Alternative methods: It is also possible to do sequencing directly from denatured double-stranded DNA, as long as a primer can be found that anneals uniquely to just one of the strands. In practice, a wide variety of alternative methods are used, with primers now commercially available for many of the widely used cloning vectors. In addition, sequencing is often done from both ends of a clone, such that part of the sequence is read directly while the rest is obtained initially as the reverse complement.
Sequential priming: It is usually possible to read 200-300 nucleotides of sequence from a good sequencing gel. One trick that can be used to read further is to make a synthetic oligonucleotide primer whose sequence is the same as the last of the sequence that can be read unambiguously from the original gel. Priming from there allows additional sequence to be read.
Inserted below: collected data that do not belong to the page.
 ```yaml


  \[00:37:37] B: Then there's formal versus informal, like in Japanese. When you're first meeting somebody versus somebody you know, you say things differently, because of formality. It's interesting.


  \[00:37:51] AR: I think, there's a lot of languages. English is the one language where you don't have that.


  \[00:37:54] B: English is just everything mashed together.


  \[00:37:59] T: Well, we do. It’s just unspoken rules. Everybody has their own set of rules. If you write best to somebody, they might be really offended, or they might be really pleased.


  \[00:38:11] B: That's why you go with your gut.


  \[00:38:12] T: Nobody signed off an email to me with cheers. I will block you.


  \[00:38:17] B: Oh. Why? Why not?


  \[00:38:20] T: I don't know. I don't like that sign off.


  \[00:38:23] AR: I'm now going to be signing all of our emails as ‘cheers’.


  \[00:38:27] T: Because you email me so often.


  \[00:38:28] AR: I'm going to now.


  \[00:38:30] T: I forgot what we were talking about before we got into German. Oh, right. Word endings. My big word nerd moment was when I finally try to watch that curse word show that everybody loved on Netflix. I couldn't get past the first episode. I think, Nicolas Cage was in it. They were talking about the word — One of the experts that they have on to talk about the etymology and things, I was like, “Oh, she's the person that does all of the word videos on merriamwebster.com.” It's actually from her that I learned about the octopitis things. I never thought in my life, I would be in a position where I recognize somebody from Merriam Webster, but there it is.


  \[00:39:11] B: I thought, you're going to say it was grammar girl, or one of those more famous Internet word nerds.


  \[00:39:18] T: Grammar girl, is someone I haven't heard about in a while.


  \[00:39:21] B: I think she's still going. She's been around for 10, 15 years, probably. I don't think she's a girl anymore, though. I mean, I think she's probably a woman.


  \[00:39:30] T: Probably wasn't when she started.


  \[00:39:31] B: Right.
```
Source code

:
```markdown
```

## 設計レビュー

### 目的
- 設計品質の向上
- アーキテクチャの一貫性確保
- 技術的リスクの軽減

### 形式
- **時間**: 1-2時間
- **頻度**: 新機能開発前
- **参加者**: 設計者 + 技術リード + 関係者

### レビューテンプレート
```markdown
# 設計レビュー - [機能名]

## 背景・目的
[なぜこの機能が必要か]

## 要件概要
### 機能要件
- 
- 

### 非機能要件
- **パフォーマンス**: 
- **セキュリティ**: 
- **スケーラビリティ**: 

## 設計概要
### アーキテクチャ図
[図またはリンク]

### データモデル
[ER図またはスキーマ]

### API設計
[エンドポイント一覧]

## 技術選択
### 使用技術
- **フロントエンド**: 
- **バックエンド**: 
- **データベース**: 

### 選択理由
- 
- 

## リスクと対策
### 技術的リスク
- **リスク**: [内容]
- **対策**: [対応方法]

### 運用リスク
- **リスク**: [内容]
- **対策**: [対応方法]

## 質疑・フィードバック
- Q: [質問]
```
This process can be repeated as many times as needed to read longer DNA sequences.
Non-radioactive automated sequencing: Large scale sequencing is now usually done with non-radioactive primers and with dideoxynucleotide triphosphates that have fluorescent dyes attached to them. Four different colors of fluorescence are used to distinguish the four dideoxynucleotides. Each chain termination event leaves its DNA fragment labeled with the fluorescent dye corresponding to the nucleotide responsible for the chain termination. A single reaction mixture containing all four labeled ddNTPs is used and the resulting mixture of chain-terminated fragments is subjected to polyacrylamide gel electrophoresis. As each fragment reaches the end of the gel, it travels through a fluorescence detector, starting with the smallest fragments, which move through the gel the most rapidly. Each band of fluorescence is read automatically and recorded (figure 9.37). The DNA sequence is also printed out automatically based on the sequence of colors of the fluorescent peaks that are detected.
Open reading frames: As sequence data become available, it is desirable to identify potential genes. This is usually done by using a computer program to search for open reading frames. Because there are 3 stop codons out of a total of 64 possibilities, there is a 3/64 probability that any randomly selected group of three bases will be a stop codon. This means that on the average, a stop codon is encountered about once in every 21 codons of random DNA, which is much shorter than a typical protein. An open reading frame (ORF) in a prokaryotic genome is defined as a stretch of DNA that starts with an ATG (or GTG) initiation codon and contains no stop codons over a distance large enough to code for a protein. An open reading frame is viewed as a potential gene, although the relationship cannot be considered to be proven until transcription and translation of the sequence have been verified. The definition is somewhat more complex in eukaryotic genomic DNA because it must also take into account the presence of introns in virtually all protein coding sequences. However, the principle is the same -- to identify potential protein coding sequences contained within a much larger amount of non-coding DNA. We will return to the techniques that are being used when we examine the human genome project and other large-scale sequencing projects.
Overlapping genes: One of the interesting observations that came from sequencing of the genome of bacteriophage øX174 was that this very small single-stranded DNA virus uses overlapping regions of its genome to code for proteins in different reading frames. Although unusual, this phenomenon is not strictly unique to øX174 (if you wish to pursue this topic further, see page 335 of last year's textbook, Klug and Cummings, Concepts of Genetics, 5th Edition (Norlin Reserve). ).